A discussão deixa de ser “quanto consumimos” e passa a ser:

  • Qual é nossa exposição a risco hídrico?
  • Estamos preparados para cenários de escassez?
  • Temos plano de contingência?
  • Nosso modelo de negócio é resiliente a mudanças climáticas?

Empresas maduras tratam água como tratam energia, câmbio ou matéria-prima crítica: com planejamento, indicadores e estratégia.

A relação com mudanças climáticas

Eventos extremos, como secas prolongadas ou chuvas intensas, têm se tornado mais frequentes. Isso afeta:

  • Disponibilidade de captação;
  • Qualidade da água bruta;
  • Infraestrutura de abastecimento;
  • Custos de tratamento.

A variável climática reforça o caráter estratégico da água.Não se trata apenas de consumo atual, mas de projeção futura.

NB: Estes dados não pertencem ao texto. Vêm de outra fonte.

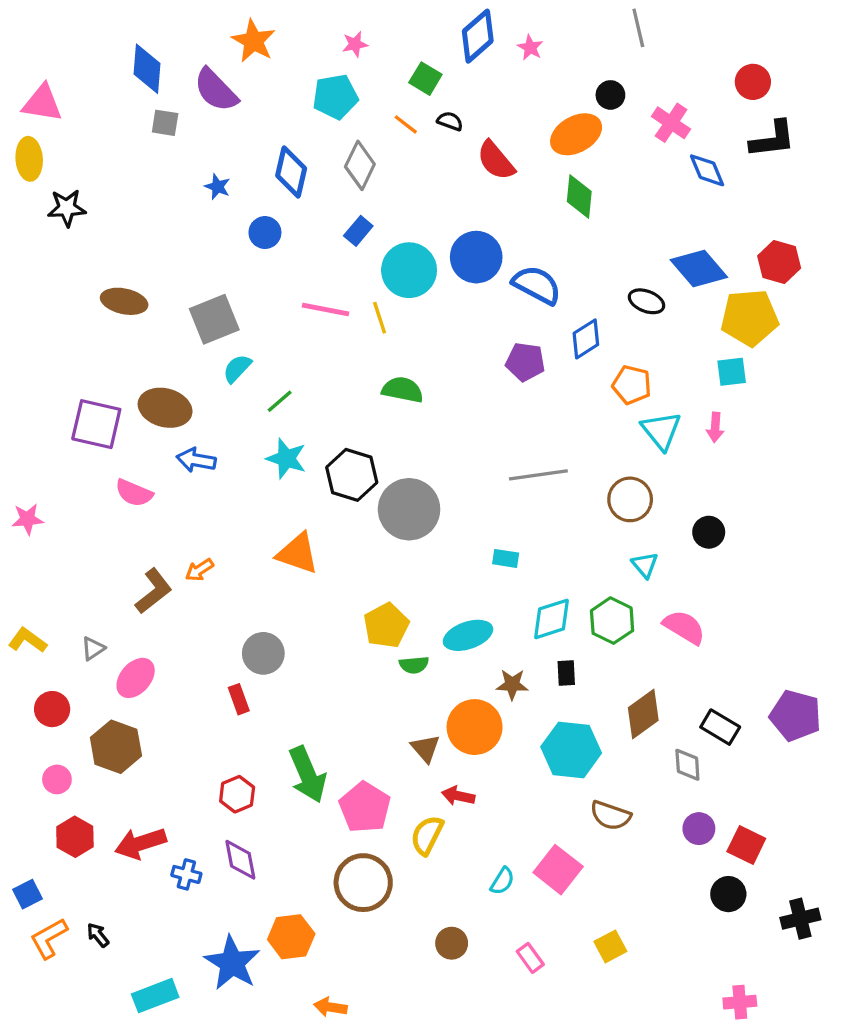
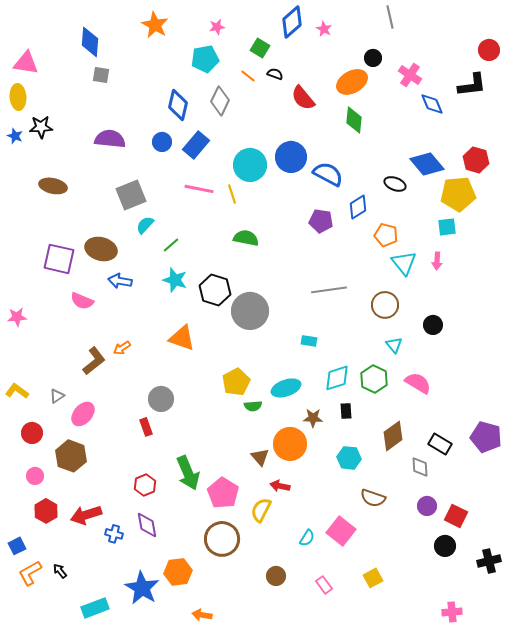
red circle: (753, 82) -> (489, 50), moved
purple semicircle: (216, 90) -> (110, 139), moved, turned 140
blue star: (217, 187) -> (15, 136), moved
blue rectangle: (358, 231) -> (196, 145), moved, size x1.5
brown ellipse: (124, 301) -> (53, 186), moved
cyan hexagon: (571, 750) -> (349, 458), size x0.7

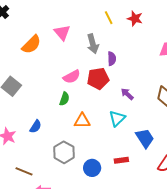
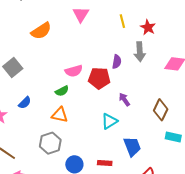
pink triangle: (62, 33) -> (81, 14), moved
gray arrow: (93, 44) -> (140, 52), moved
green semicircle: (64, 99) -> (62, 91), turned 32
orange triangle: (82, 121) -> (60, 115), moved
blue semicircle: (36, 127) -> (25, 103), moved

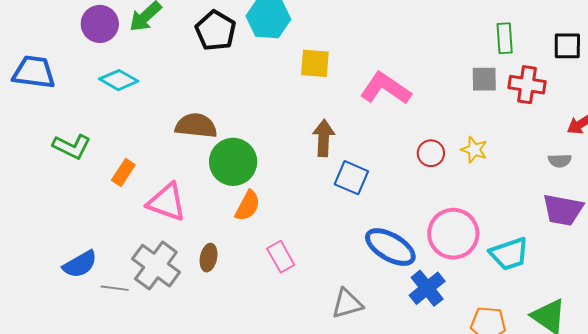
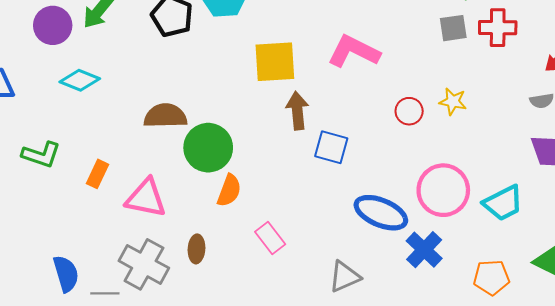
yellow square: (315, 63) -> (275, 62), moved, size x1.4
blue semicircle: (80, 264) -> (66, 274), turned -69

Quando a água se torna diferencial de mercado

Grandes cadeias globais já exigem relatórios detalhados sobre:

  • Intensidade hídrica por produto;
  • Metas de redução;
  • Gestão de risco em áreas de estresse;
  • Estratégias de reuso e eficiência.

Empresas que conseguem demonstrar controle estruturado e redução consistente ganham vantagem competitiva real.

Quem ainda trata água como detalhe operacional está atrasado

A água não é mais um recurso invisível no processo produtivo. Ela é variável estratégica. Impacta custo, risco, reputação e competitividade.

No contexto brasileiro marcado por desigualdades regionais, crises periódicas e avanço regulatório, ignorar a dimensão estratégica da água é assumir vulnerabilidade desnecessária.

Empresas que compreenderam essa transformação já estão redesenhando processos, investindo em eficiência e integrando o tema à governança.

Porque a água pode até ser um recurso natural. Mas, na gestão empresarial contemporânea, ela é um ativo.